A good player development programme has three components
Developing the footballer is a simple concept. Identify where the player is now, where he needs to be to make his NRL debut, and plan to close the gap. The ethos is to work with the athlete to make him the best footballer he can be. That is not how the NZRL does things. It selects players for U16, U18, and NZ schoolboy teams and provides no feedback to the athlete. Once selected the players are involved in team training. Any individual improvement is a fluke, it is not the goal.
Lifeskills are important. Elite young rugby league players receive the same two or three lectures every year. Where is the assistance with getting a driver licence? What about dealing with stress/frustration/anger? What are the lifeskills a young league player needs, and what is the NZRL doing to provide them? What happens is that with limited time (a two hour session during the national schools tournament for example) the same old lecture is repeated. This year the lecture was, once again, on drug testing, with a warning about marijuana use.

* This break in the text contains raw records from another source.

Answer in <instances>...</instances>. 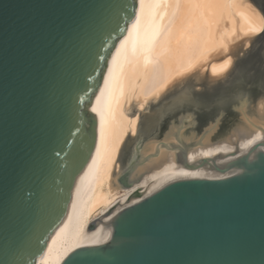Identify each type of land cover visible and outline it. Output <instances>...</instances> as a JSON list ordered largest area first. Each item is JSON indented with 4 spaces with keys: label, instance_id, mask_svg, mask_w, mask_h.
Instances as JSON below:
<instances>
[{
    "label": "water",
    "instance_id": "water-1",
    "mask_svg": "<svg viewBox=\"0 0 264 264\" xmlns=\"http://www.w3.org/2000/svg\"><path fill=\"white\" fill-rule=\"evenodd\" d=\"M137 6L0 0V264H35L65 220L95 148L89 107ZM257 36L262 44L264 30ZM231 99L247 107V97ZM191 145L178 147V163L214 177L175 180L146 197L134 192L138 201L62 264H264V139L223 163L189 162ZM130 167L121 189L132 187Z\"/></svg>",
    "mask_w": 264,
    "mask_h": 264
},
{
    "label": "bare ground",
    "instance_id": "bare-ground-1",
    "mask_svg": "<svg viewBox=\"0 0 264 264\" xmlns=\"http://www.w3.org/2000/svg\"><path fill=\"white\" fill-rule=\"evenodd\" d=\"M263 29L264 18L249 0H138L135 18L117 43L89 107L97 120L94 151L76 181L65 220L35 264H62L87 238L106 232V223L118 211L136 203L134 192L146 197L175 180L217 174L178 163V147L195 140L193 134L186 137L181 132L183 118L170 126L162 141L150 140L136 153L127 179L132 187L121 189L119 153L138 124V116L130 114L131 104L140 111L192 74L217 81L231 70L238 45ZM240 107L241 103L236 107L239 117L255 131H241L213 144L208 136L217 126L210 127L191 143L189 162L221 157L223 163L264 139V124L252 123L242 111L247 107Z\"/></svg>",
    "mask_w": 264,
    "mask_h": 264
},
{
    "label": "rangeland",
    "instance_id": "rangeland-1",
    "mask_svg": "<svg viewBox=\"0 0 264 264\" xmlns=\"http://www.w3.org/2000/svg\"><path fill=\"white\" fill-rule=\"evenodd\" d=\"M249 2L263 17L264 0H249ZM262 58H264V40L261 44L259 36L252 37L238 45L231 70L217 81H210L205 74L202 77L192 74L177 84L178 86L170 88L157 99L150 100L149 104L140 111L131 104L130 114L138 116V124L134 137L129 134L120 150L117 161L119 175L128 169L135 160L136 153L142 151L148 141H162L171 125H179L180 118H184L181 132L186 137L193 134L195 140L192 142H196L217 120L219 122L215 132L208 136L213 144H215L213 141L227 140L234 134H240L241 131L254 132V128L234 112L239 106L233 104L234 99L231 98L235 96L247 97V110L243 108L242 111L252 123L264 124ZM239 63L244 64L239 67Z\"/></svg>",
    "mask_w": 264,
    "mask_h": 264
}]
</instances>
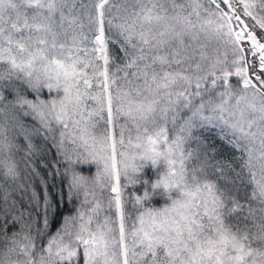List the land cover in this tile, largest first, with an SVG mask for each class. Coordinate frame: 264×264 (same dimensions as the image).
<instances>
[{
  "label": "snow or ice",
  "instance_id": "snow-or-ice-1",
  "mask_svg": "<svg viewBox=\"0 0 264 264\" xmlns=\"http://www.w3.org/2000/svg\"><path fill=\"white\" fill-rule=\"evenodd\" d=\"M34 137L80 201L54 233ZM139 161L169 206L126 196ZM0 264H264V0H0Z\"/></svg>",
  "mask_w": 264,
  "mask_h": 264
},
{
  "label": "trees",
  "instance_id": "trees-1",
  "mask_svg": "<svg viewBox=\"0 0 264 264\" xmlns=\"http://www.w3.org/2000/svg\"><path fill=\"white\" fill-rule=\"evenodd\" d=\"M111 54L115 57L116 62L119 63L121 59L120 50L110 45ZM29 98H33L32 93H28ZM53 93L52 96H56ZM11 98V96H9ZM42 98L49 99V93L47 90L42 92ZM28 123H32L30 118H26ZM201 139L204 141L206 147L209 149V154L215 156L216 159H232L238 155L234 149L227 143L225 139L219 133L218 129L203 130L201 133ZM21 144L23 139L21 138ZM34 143L40 150L39 153L33 158V166L36 169V173L28 176L25 183L30 182L37 192L43 196L45 189L48 195L55 203V214L51 217V231L55 232L57 228L62 224L65 216L74 215L76 209L79 207L80 201L73 199L69 201L67 199V180L57 174V169L63 171L64 165L60 163V158L57 156L56 149L52 147L51 141H45L42 137H34ZM195 146V145H193ZM24 153L20 152L16 155V160L19 162V166L23 173L25 160L23 159ZM139 165H142L140 170L132 174L137 183L129 185L125 188L126 196L130 199L134 197H143L145 193L148 194V199L143 201L144 207L152 209H162L171 203L168 197L172 196L173 199L177 197L176 191H164L161 188H153V184L160 178V176L166 171V167L163 163L153 166L150 161H139ZM78 170L85 175H92L96 170L94 164L85 166H78ZM124 183H127L125 180ZM22 193H16L17 200H20ZM98 198L104 199L106 202L107 192H97ZM23 207L28 206V200H20ZM129 210L130 205H129ZM39 211V210H37Z\"/></svg>",
  "mask_w": 264,
  "mask_h": 264
},
{
  "label": "clouds",
  "instance_id": "clouds-1",
  "mask_svg": "<svg viewBox=\"0 0 264 264\" xmlns=\"http://www.w3.org/2000/svg\"><path fill=\"white\" fill-rule=\"evenodd\" d=\"M88 186L91 187V181L89 182V185Z\"/></svg>",
  "mask_w": 264,
  "mask_h": 264
},
{
  "label": "rangeland",
  "instance_id": "rangeland-1",
  "mask_svg": "<svg viewBox=\"0 0 264 264\" xmlns=\"http://www.w3.org/2000/svg\"><path fill=\"white\" fill-rule=\"evenodd\" d=\"M179 195V194H178ZM177 198H178V196H177Z\"/></svg>",
  "mask_w": 264,
  "mask_h": 264
}]
</instances>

I wonder how often well-being and education officers ask young players what they want to hear about, or want help with.
This officer's understanding of mental toughness is very last century. Young, elite league players are tough. Almost invariably they are 'at risk' youth. Wars are won by young men like these. They can be found in, and are at the core of, famous units such as the Maori Battlion.
Mental toughness, in the narrow sense of toughing it out in the the last twenty minutes when you are tired and under pressure, of finding a way to win when you are behind with time running out, is what you get when a bunch of mates with a good leader are in trouble facing a shared enemy, and everyone has to push himself, and then push some more. The role of flogging the boys at training is not to introduce mental toughness, but to generate the special team spirit which gets a team through the tough times. Mental toughness in this narrow sense is something teams have.
So what are NRL education and well-being officers good for? They cover the NRL's backside. The NRL is spending money on the problem so any further suicides aren't the fault of the sport. That's it.
On the negative, they are just another brick in the wall from the athlete's perspective. Snakes. Nice enough to your face, but they will stick it to you behind your back.